Atmospheric CO2 concentration data have long been considered a rich source of information to understand the global carbon cycle and characterise the spatio-temporal variation in natural CO2 fluxes (Kaminski et al.1999a; Rayner et al.1999; Bousquet et al.2000; Gurney et al.2002; Peylin et al.2005, 2013; Chevallier et al.2014). Given that the atmosphere is relatively well mixed, the observed concentration gradients (in space and time) can be used to identify the large-scale characteristics of the underlying surface fluxes. Indeed, surface fluxes are the primary drivers of these gradients. Studying these data gives us an overall view of all the components of the carbon cycle. For more than 25 years, atmospheric CO2 inversions have been used to estimate natural CO2 surface fluxes, using atmospheric transport models and Bayesian inversion frameworks (Kaminski et al.1999b; Enting2002; Chevallier et al.2005, 2007; Baker et al.2006; Rayner et al.2019; Berchet et al.2021). Atmospheric transport models represent the transport of atmospheric tracers, making it possible to simulate the 3D fields of atmospheric CO2 concentrations based on a CO2 surface flux scenario, including all components of the carbon cycle: natural land and ocean fluxes and anthropogenic emissions from fossil fuels and cement.

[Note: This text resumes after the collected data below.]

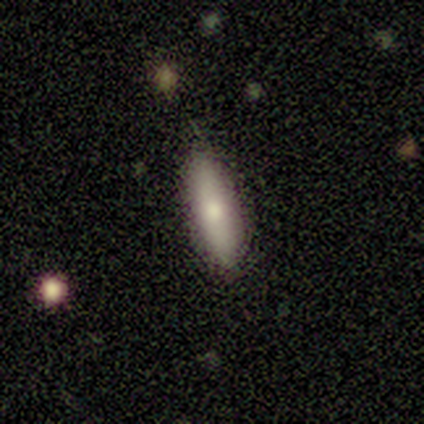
Smooth or featured?
  - smooth: 62% *
  - featured or disk: 26%
  - star or artifact: 13%
How rounded?
  - cigar-shaped: 62% *
  - in between: 33%
  - round: 4%
Merging?
  - none: 68% *
  - minor disturbance: 26%
  - major disturbance: 3%
  - merger: 3%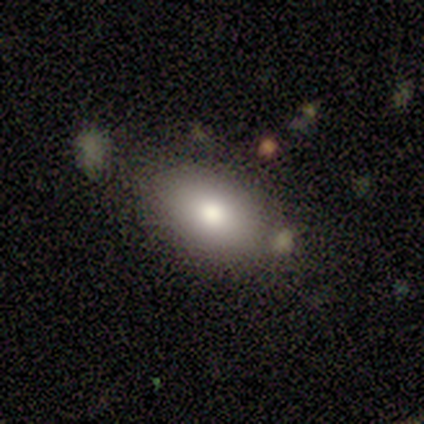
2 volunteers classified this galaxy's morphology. Smooth or featured? 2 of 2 (100%) said smooth. How rounded? 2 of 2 (100%) said in between. Merging? 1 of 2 (50%, tied with merger) said none.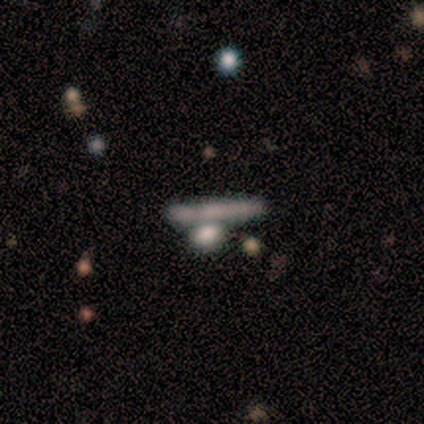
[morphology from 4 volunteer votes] Smooth or featured: smooth — 75% (featured or disk — 25%)
How rounded: cigar-shaped — 100%
Merging: merger — 100%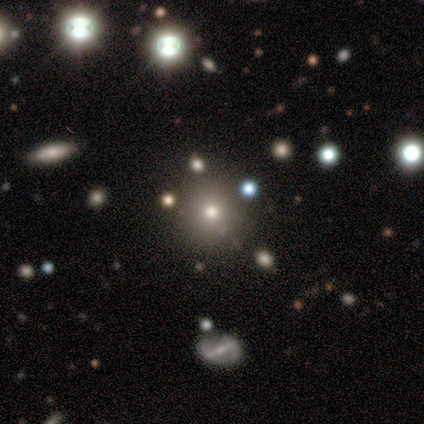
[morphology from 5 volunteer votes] Smooth or featured?
  - smooth: 60% *
  - featured or disk: 20%
  - star or artifact: 20%
How rounded?
  - round: 100% *
  - in between: 0%
  - cigar-shaped: 0%
Merging?
  - none: 75% *
  - minor disturbance: 25%
  - major disturbance: 0%
  - merger: 0%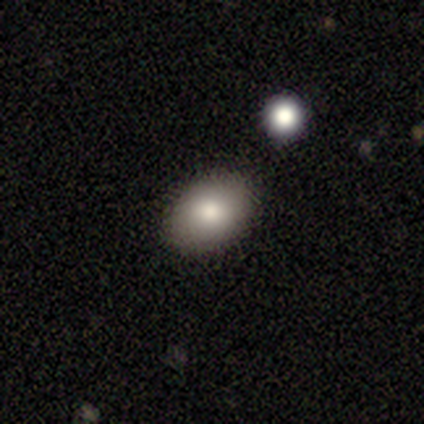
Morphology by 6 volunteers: Q: Smooth or featured?
A: smooth (83%); runner-up: star or artifact (17%)
Q: How rounded?
A: in between (100%)
Q: Merging?
A: none (100%)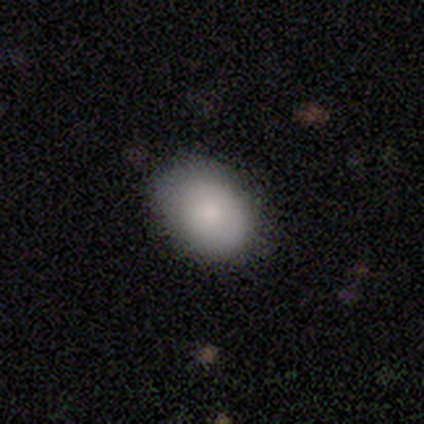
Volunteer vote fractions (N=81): smooth_or_featured: smooth (p=0.77) [alt: featured or disk p=0.15]
how_rounded: in between (p=0.82) [alt: round p=0.16]
merging: none (p=0.73) [alt: minor disturbance p=0.18]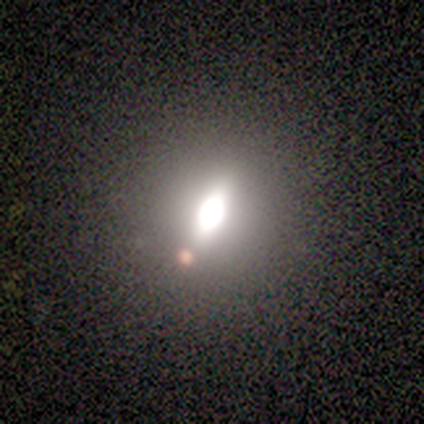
A smooth galaxy with no disk features (100%) that is in between round and cigar-shaped (75%). Merging: none (50%).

By inverting the atmospheric transport and using the CO2 surface flux scenario as prior information, atmospheric inversions statistically adjust the surface CO2 fluxes, minimising the differences between observed and modelled concentrations. This statistical optimisation generally assumes that the corrections to CO2 surface fluxes are isotropic in time and space. This suggests that errors in surface fluxes are only correlated in space by the distance between points and not by direction. Furthermore, these errors are not strongly correlated in time. While this approach has been valuable for understanding the global carbon cycle, it only estimates net surface fluxes, with no direct information on the underlying components (i.e. photosynthesis uptake, ecosystem respiration release, fire release). Consequently, this approach is also not suitable for making future projections.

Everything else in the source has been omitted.